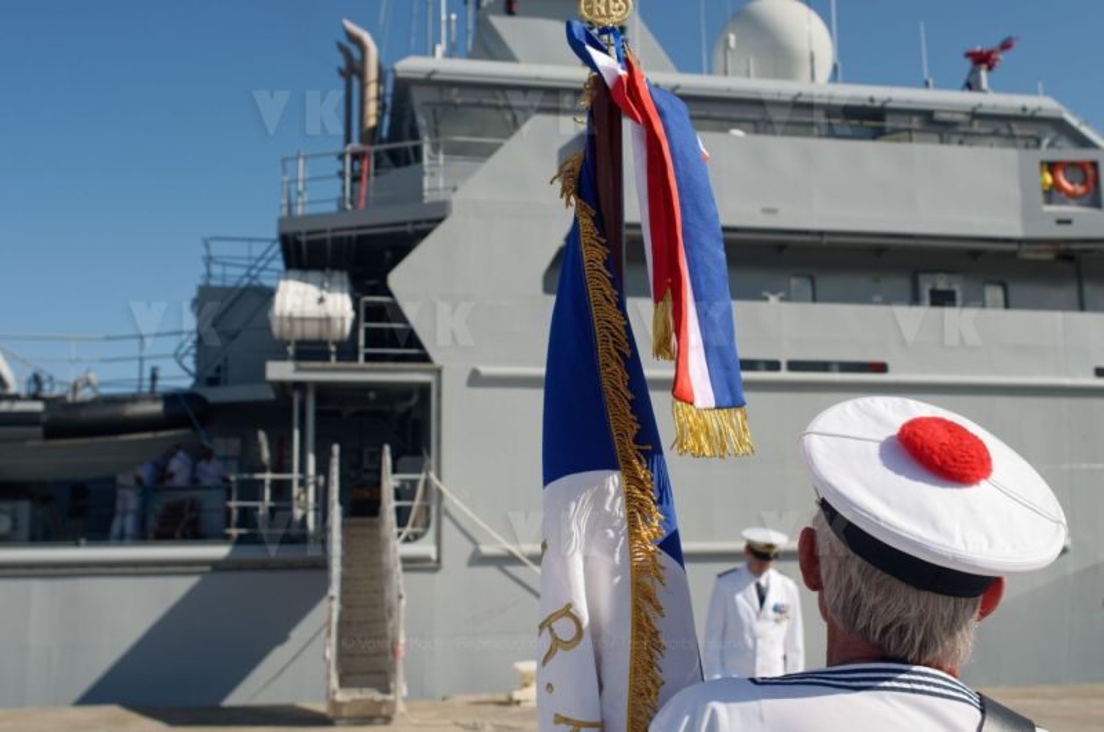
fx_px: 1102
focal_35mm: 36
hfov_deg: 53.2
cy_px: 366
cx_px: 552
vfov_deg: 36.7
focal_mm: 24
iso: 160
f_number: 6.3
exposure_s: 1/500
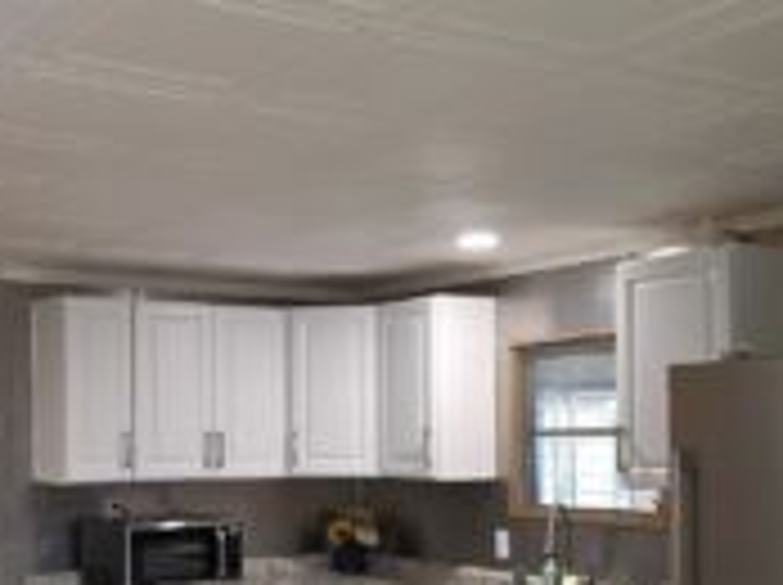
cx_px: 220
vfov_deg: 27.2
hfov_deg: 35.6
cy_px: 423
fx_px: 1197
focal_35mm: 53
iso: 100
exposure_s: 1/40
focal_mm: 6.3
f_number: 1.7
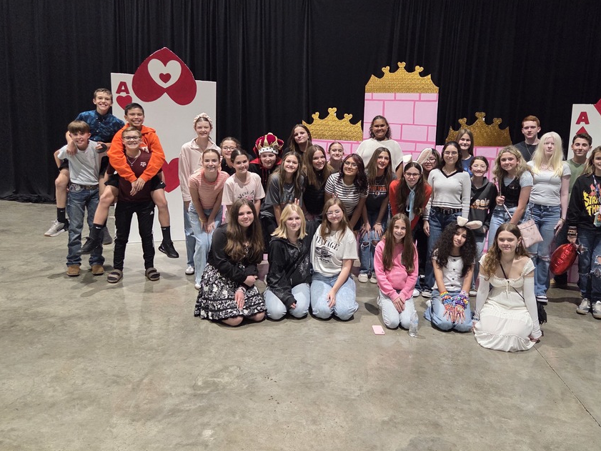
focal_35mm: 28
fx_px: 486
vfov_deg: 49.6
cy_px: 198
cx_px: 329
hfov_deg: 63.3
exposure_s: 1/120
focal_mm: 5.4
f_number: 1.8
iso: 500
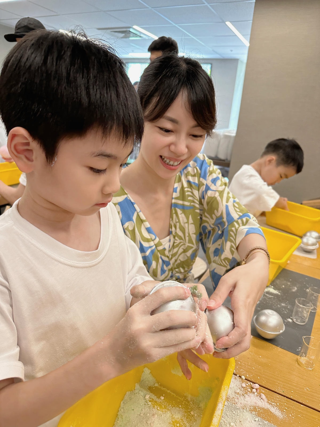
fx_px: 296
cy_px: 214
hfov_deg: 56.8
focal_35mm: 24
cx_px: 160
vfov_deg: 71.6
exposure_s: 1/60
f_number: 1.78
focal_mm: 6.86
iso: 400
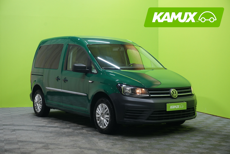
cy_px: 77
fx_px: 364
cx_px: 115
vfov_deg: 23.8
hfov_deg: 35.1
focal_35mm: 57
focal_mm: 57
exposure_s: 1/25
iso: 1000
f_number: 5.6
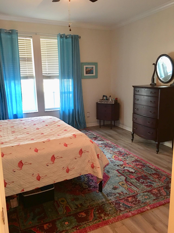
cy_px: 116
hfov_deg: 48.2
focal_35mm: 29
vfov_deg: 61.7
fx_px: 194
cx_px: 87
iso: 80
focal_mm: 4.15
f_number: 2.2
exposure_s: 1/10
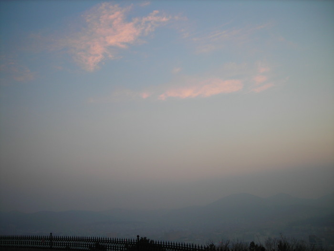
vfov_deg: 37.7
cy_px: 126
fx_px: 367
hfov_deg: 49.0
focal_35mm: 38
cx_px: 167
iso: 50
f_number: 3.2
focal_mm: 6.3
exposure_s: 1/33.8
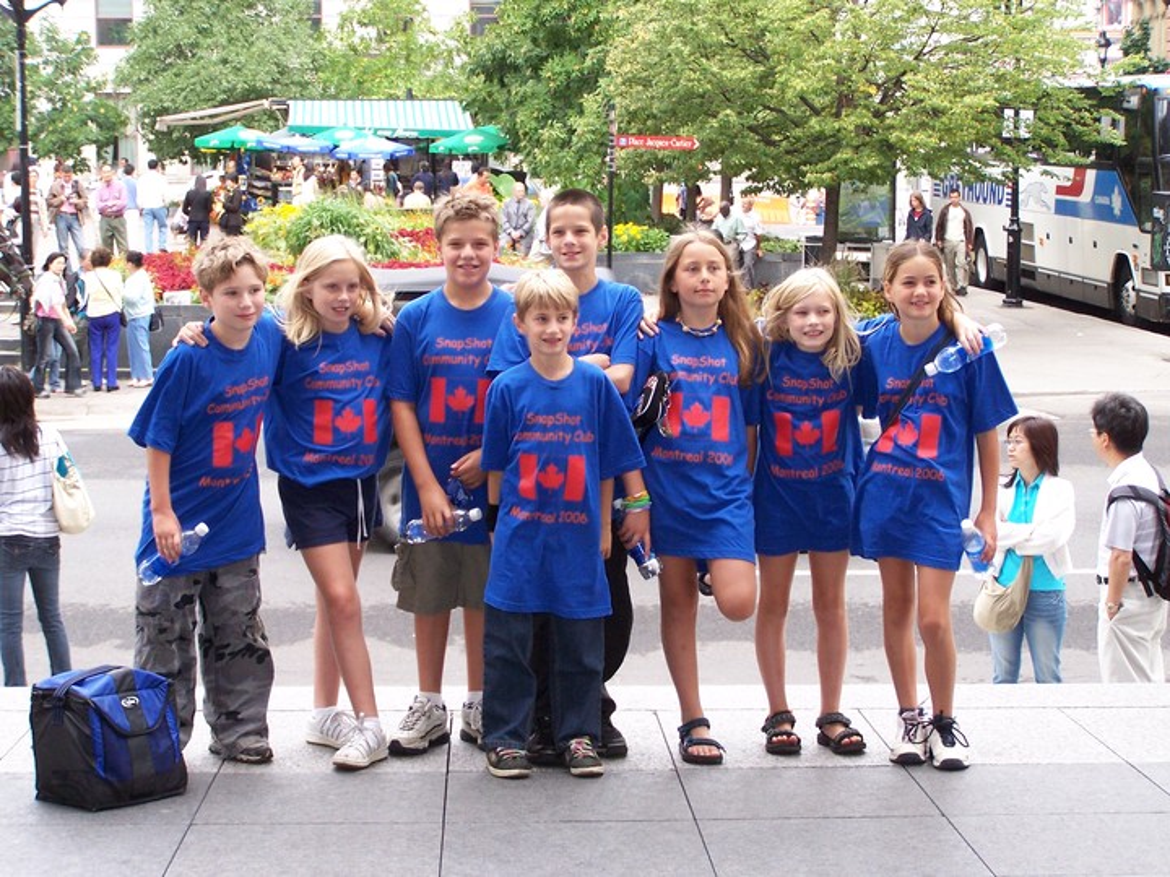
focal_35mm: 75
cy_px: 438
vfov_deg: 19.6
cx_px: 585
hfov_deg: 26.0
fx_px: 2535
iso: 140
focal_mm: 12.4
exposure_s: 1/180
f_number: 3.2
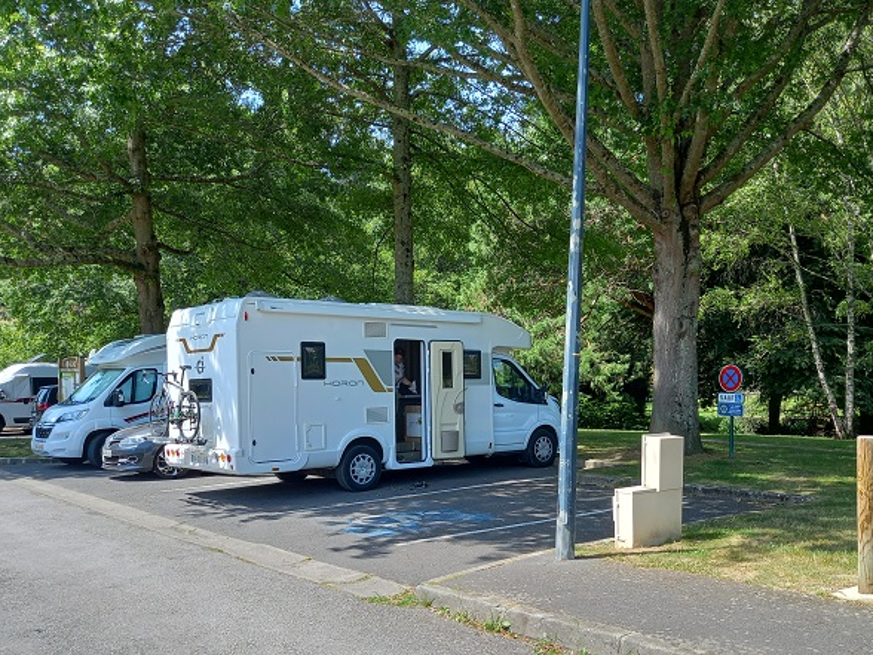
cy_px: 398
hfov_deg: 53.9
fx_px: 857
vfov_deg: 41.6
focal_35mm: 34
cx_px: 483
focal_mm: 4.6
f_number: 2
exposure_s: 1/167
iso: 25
----------
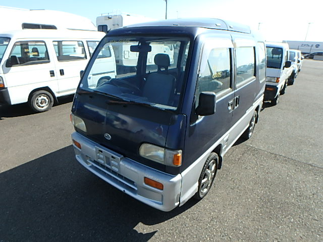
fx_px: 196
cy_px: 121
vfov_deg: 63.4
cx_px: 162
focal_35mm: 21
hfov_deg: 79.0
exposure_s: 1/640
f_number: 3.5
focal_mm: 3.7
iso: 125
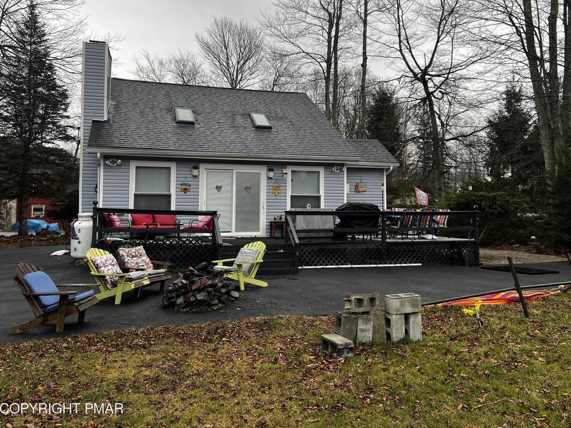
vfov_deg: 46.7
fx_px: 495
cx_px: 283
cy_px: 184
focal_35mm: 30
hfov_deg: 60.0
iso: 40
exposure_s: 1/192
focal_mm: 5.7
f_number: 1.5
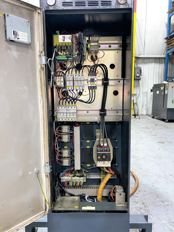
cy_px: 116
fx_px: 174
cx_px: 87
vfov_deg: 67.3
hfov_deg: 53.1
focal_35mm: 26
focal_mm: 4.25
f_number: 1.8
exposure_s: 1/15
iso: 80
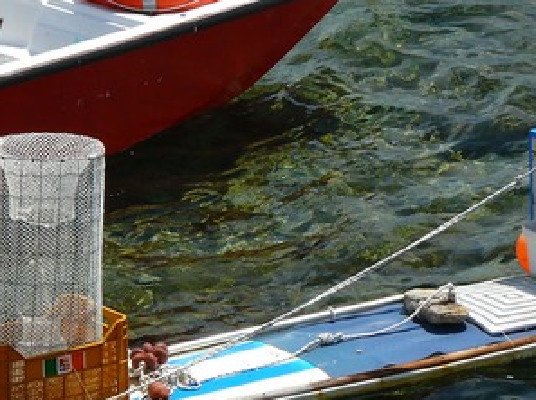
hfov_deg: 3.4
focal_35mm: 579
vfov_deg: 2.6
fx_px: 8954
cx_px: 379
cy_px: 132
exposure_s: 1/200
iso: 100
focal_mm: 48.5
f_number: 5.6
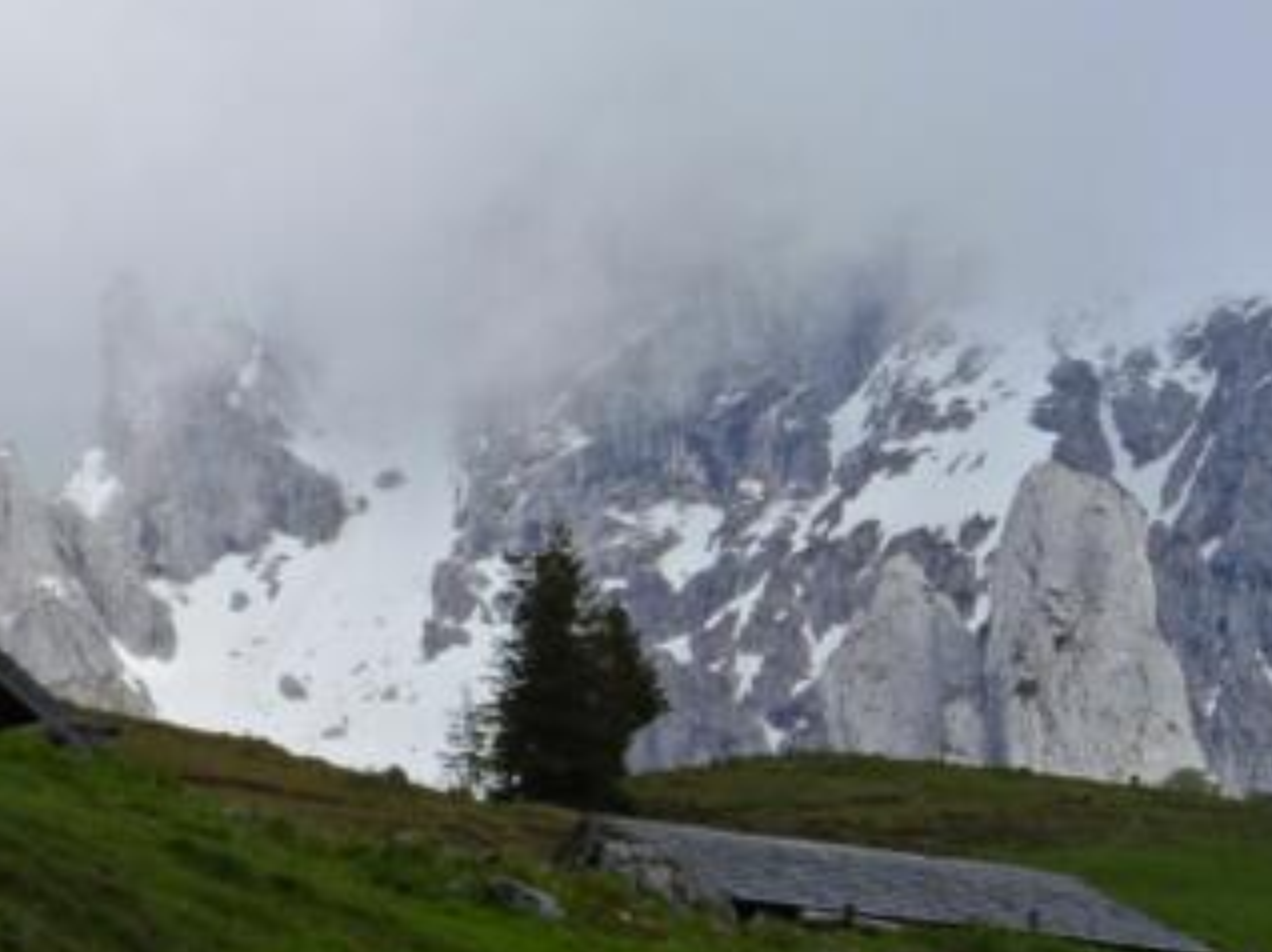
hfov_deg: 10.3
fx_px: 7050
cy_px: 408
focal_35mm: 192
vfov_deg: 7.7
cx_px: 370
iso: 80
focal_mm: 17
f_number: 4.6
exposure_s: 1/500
----------
→ Task statement:
Only one stretch of the data is wanted: write out exactly the lines from the one holding "f_number: 6.3" through the one holding "vfov_deg: 61.7", both included, without the pictures.

→ Exercise result:
f_number: 6.3
exposure_s: 1/500
cx_px: 220
vfov_deg: 27.2
hfov_deg: 35.6
cy_px: 423
fx_px: 1197
focal_35mm: 53
iso: 100
exposure_s: 1/40
focal_mm: 6.3
f_number: 1.7
focal_35mm: 28
fx_px: 486
vfov_deg: 49.6
cy_px: 198
cx_px: 329
hfov_deg: 63.3
exposure_s: 1/120
focal_mm: 5.4
f_number: 1.8
iso: 500
fx_px: 296
cy_px: 214
hfov_deg: 56.8
focal_35mm: 24
cx_px: 160
vfov_deg: 71.6
exposure_s: 1/60
f_number: 1.78
focal_mm: 6.86
iso: 400
cy_px: 77
fx_px: 364
cx_px: 115
vfov_deg: 23.8
hfov_deg: 35.1
focal_35mm: 57
focal_mm: 57
exposure_s: 1/25
iso: 1000
f_number: 5.6
cy_px: 116
hfov_deg: 48.2
focal_35mm: 29
vfov_deg: 61.7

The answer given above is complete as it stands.